N choose N/2 sublists of a list

馋奶兔 提交于 2020-01-11 06:36:06

问题


Is there an efficient way in Python to get all partitions of a list of size n into two subsets of size n/2? I want to get some iterative construct such that each iteration provides two non-overlapping subsets of the original list, each subset having size n/2.

For example:

A = [1,2,3,4,5,6]    # here n = 6
# some iterative construct
    # in each iteration, a pair of subsets of size n/2
    # subsets = [[1,3,4], [2,5,6]] for example for one of the iterations
    # subsets = [[1,2,5],[3,4,6]] a different iteration example

The subsets should be non-overlapping, e.g. [[1,2,3], [4,5,6]] is valid but [[1,2,3], [3,4,5]] is not. The order of the two subsets does not matter, e.g. [[1,2,3], [4,5,6]] does not count as different from [[4,5,6], [1,2,3]] and thus only one of those two should appear in an iteration. The order within each subset also does not matter, so [[1,2,3], [4,5,6]], [[1,3,2], [4,5,6]], [[3,2,1], [6,5,4]], etc. all count as the same and so only one of them should show up in whole iteration.


回答1:


Here's an itertools-based generator that I think yields exactly the values you want.

def sub_lists(sequence):
    all_but_first = set(sequence[1:])
    for item in itertools.combinations(sequence[1:], len(sequence)//2 - 1):
        yield [[sequence[0]] + list(item), list(all_but_first.difference(item))]

I avoid near-duplicate outputs in two ways as compared to a permutations based approach in Suever's answer. First, I avoid yielding both [["a", "b"], ["c", "d"]] and [["c", "d"], ["a", "b"]] by forcing all the results to have the first value of the input sequence in the first sublist. I avoid yielding [["a", "b"], ["c", "d"]] and [["a", "b"], ["d", "c"]] by building the second sublist using set-subtraction.

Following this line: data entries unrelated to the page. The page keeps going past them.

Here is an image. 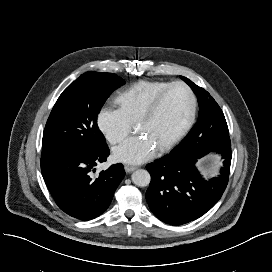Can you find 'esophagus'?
<instances>
[{
  "label": "esophagus",
  "instance_id": "esophagus-1",
  "mask_svg": "<svg viewBox=\"0 0 272 272\" xmlns=\"http://www.w3.org/2000/svg\"><path fill=\"white\" fill-rule=\"evenodd\" d=\"M124 168H125V171H126L127 173H131V172H133L134 170L137 169V166H133V165H125Z\"/></svg>",
  "mask_w": 272,
  "mask_h": 272
}]
</instances>
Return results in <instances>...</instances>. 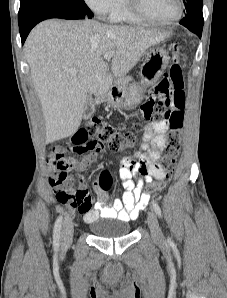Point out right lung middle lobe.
I'll return each mask as SVG.
<instances>
[{"label": "right lung middle lobe", "instance_id": "right-lung-middle-lobe-1", "mask_svg": "<svg viewBox=\"0 0 227 298\" xmlns=\"http://www.w3.org/2000/svg\"><path fill=\"white\" fill-rule=\"evenodd\" d=\"M51 9L92 15L84 0H20L18 23L38 12Z\"/></svg>", "mask_w": 227, "mask_h": 298}]
</instances>
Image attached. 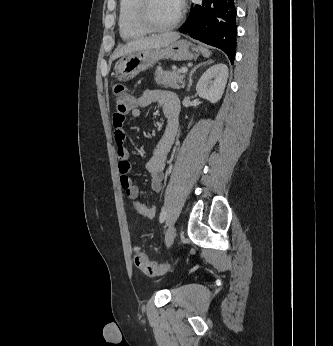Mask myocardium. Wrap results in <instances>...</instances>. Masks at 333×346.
Masks as SVG:
<instances>
[{"label":"myocardium","mask_w":333,"mask_h":346,"mask_svg":"<svg viewBox=\"0 0 333 346\" xmlns=\"http://www.w3.org/2000/svg\"><path fill=\"white\" fill-rule=\"evenodd\" d=\"M138 18L141 24L152 32H164L174 28L181 20L183 6L180 4L175 17L167 24L159 25L154 22L150 14L151 0H138Z\"/></svg>","instance_id":"f54148a6"}]
</instances>
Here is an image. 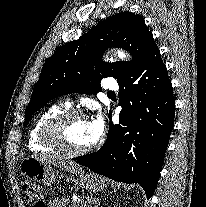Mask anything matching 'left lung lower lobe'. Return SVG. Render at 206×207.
<instances>
[{"instance_id":"0a47b994","label":"left lung lower lobe","mask_w":206,"mask_h":207,"mask_svg":"<svg viewBox=\"0 0 206 207\" xmlns=\"http://www.w3.org/2000/svg\"><path fill=\"white\" fill-rule=\"evenodd\" d=\"M118 85L119 124L111 122L106 143L78 157L77 163L116 181L139 183L149 199L157 187L175 112L172 84L156 44Z\"/></svg>"}]
</instances>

Note that yielding nested tuples might be a little more natural than nested lists. To do that, just change the last line to:

yield (sequence[0],) + item, tuple(all_but_first.difference(item))



回答2:


You will want to use itertools.combinations to do this. The inputs are the list you want to select items out of and the second is the number of items to select.

result = [list(item) for item in itertools.combinations(input, len(input) // 2)]

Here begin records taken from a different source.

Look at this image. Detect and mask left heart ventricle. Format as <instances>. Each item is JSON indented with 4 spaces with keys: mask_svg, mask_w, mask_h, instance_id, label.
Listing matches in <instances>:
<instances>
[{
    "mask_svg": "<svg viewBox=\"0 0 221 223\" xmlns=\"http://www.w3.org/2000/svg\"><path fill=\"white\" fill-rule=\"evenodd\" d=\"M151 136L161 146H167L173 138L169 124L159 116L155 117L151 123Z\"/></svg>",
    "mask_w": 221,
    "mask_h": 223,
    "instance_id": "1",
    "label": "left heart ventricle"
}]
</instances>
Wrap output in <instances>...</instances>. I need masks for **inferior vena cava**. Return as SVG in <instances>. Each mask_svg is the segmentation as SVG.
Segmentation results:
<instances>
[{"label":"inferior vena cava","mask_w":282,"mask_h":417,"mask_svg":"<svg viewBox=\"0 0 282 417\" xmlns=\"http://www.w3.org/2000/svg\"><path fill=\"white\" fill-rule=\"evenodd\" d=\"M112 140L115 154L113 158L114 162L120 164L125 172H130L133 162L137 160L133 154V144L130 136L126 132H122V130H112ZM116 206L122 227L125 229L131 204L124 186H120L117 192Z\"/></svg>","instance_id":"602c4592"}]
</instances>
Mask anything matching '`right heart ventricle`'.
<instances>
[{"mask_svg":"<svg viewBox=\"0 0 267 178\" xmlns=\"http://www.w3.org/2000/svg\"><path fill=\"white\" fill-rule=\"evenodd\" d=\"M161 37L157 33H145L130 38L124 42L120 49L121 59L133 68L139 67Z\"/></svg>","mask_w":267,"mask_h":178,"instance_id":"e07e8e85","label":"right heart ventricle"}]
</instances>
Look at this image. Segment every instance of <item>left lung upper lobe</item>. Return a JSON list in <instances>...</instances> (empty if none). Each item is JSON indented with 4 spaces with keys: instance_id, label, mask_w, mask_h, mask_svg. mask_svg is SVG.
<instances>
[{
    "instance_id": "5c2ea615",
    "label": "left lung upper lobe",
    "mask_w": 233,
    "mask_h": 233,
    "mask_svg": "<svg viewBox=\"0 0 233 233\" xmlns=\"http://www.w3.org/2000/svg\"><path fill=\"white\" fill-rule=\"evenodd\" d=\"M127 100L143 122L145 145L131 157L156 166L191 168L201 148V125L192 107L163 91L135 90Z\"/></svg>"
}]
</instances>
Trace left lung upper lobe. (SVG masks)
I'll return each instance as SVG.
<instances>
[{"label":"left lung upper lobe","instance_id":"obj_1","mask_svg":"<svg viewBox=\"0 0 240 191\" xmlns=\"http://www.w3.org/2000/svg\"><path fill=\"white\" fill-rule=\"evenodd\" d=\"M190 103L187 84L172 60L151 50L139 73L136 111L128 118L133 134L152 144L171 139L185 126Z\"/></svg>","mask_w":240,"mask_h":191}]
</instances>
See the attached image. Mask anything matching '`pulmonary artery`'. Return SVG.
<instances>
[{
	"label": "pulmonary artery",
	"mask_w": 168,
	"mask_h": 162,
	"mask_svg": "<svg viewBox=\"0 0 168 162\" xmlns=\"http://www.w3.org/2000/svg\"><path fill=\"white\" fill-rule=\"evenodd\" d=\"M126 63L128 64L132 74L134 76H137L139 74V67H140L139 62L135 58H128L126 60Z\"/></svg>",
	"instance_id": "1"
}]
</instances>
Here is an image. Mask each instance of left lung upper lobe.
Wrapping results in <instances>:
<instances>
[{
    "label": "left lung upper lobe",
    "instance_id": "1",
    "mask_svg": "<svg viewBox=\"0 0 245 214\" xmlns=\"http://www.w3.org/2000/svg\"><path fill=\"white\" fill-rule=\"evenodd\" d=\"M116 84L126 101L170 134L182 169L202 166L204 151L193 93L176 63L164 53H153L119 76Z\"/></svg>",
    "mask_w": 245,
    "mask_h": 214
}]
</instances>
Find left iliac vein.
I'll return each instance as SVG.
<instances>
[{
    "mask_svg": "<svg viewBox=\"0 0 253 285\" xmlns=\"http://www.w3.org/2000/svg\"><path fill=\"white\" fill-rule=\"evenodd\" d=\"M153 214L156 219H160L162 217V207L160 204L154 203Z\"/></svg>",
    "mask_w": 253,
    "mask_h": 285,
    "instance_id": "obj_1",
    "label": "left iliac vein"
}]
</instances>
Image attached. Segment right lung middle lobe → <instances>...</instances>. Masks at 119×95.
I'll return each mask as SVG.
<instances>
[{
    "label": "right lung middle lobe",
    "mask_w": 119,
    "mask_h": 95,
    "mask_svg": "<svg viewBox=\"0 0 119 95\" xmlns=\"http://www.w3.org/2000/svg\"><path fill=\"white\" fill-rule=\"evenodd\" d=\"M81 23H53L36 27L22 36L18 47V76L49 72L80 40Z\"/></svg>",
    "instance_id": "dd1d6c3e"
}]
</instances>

For an input of [1,2,3,4] this yields

[[1, 2], [1, 3], [1, 4], [2, 3], [2, 4], [3, 4]]

As @ShadowRanger pointed out, if order matters in your lists and you want all permutations, you'll want to substitute itertools.permutations into the solution.

result = [list(item) for item in itertools.permutations(input, len(input) // 2)]
# [[1, 2], [1, 3], [1, 4], [2, 1], [2, 3], [2, 4], [3, 1], [3, 2], [3, 4], [4, 1], [4, 2], [4, 3]]

Edit

Upon reading your question closer it is unclear if you want all n/2 permutations like I have shown or you want a list of lits where each element is yet another list of the two "halves" of the permutation.

To accomplish this, you could do the following (incorporating some indexing help from @Blckknght)

result = [[list(item[::2]), list(item[1::2])] for item in itertools.permutations(input)]

In this case, the output of [1,2,3,4] would be

[[[1, 3], [2, 4]], [[1, 4], [2, 3]], [[1, 2], [3, 4]], [[1, 4], [3, 2]], [[1, 2], [4, 3]], [[1, 3], [4, 2]], [[2, 3], [1, 4]], [[2, 4], [1, 3]], [[2, 1], [3, 4]], [[2, 4], [3, 1]], [[2, 1], [4, 3]], [[2, 3], [4, 1]], [[3, 2], [1, 4]], [[3, 4], [1, 2]], [[3, 1], [2, 4]], [[3, 4], [2, 1]], [[3, 1], [4, 2]], [[3, 2], [4, 1]], [[4, 2], [1, 3]], [[4, 3], [1, 2]], [[4, 1], [2, 3]], [[4, 3], [2, 1]], [[4, 1], [3, 2]], [[4, 2], [3, 1]]]

Edit2

Since order doesn't matter but you want an approach similar to the last one (lists of lists of lists), that's a little tricky with the last approach because of the array slicing. One alternative is to use set and frozenset to construct the initial information (rather than lists), because in a set the ordering doesn't matter when checking for equality. This will automatically allow us to remove duplicates. We can then add an extra step to convert back to a list if that's what you prefer.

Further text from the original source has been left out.